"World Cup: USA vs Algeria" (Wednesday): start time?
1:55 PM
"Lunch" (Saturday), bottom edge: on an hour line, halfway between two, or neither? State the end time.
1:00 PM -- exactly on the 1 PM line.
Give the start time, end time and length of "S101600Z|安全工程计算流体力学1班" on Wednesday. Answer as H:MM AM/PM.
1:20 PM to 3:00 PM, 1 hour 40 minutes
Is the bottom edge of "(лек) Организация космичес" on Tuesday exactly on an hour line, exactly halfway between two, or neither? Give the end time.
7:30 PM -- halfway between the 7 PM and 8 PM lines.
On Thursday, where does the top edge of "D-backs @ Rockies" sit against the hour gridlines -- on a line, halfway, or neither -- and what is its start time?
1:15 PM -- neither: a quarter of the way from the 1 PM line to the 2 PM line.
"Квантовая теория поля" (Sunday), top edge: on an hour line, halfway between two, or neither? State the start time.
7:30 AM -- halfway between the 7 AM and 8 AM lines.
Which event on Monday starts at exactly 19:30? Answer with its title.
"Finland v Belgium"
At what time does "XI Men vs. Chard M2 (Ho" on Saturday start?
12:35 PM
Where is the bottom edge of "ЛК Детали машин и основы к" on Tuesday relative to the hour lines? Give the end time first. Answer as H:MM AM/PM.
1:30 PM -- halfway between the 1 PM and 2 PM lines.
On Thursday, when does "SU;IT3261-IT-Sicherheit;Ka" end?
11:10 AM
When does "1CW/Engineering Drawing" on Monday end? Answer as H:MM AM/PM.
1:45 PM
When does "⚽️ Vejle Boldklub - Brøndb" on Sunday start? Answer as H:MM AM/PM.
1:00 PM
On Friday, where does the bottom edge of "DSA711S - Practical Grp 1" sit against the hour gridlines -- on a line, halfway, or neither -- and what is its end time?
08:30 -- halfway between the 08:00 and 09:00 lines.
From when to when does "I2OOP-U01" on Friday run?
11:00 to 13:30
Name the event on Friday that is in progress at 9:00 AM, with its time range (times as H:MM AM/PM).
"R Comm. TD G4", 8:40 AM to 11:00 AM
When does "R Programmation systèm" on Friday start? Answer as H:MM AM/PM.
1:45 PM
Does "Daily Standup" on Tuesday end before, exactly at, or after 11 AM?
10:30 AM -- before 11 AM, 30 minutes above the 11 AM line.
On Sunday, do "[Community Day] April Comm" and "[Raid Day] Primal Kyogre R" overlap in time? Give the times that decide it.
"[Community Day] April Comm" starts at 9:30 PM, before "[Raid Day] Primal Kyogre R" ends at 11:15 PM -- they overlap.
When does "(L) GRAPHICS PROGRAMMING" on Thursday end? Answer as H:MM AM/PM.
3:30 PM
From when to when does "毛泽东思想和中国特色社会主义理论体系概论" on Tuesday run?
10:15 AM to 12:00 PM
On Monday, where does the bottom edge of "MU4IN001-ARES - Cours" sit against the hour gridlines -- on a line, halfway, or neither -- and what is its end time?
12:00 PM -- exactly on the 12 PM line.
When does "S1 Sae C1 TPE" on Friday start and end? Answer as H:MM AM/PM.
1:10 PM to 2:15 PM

:: Your instructions ::
How many lines in the entries above contain the word "overlap"? Reply with the number only.

:: Task answer ::
2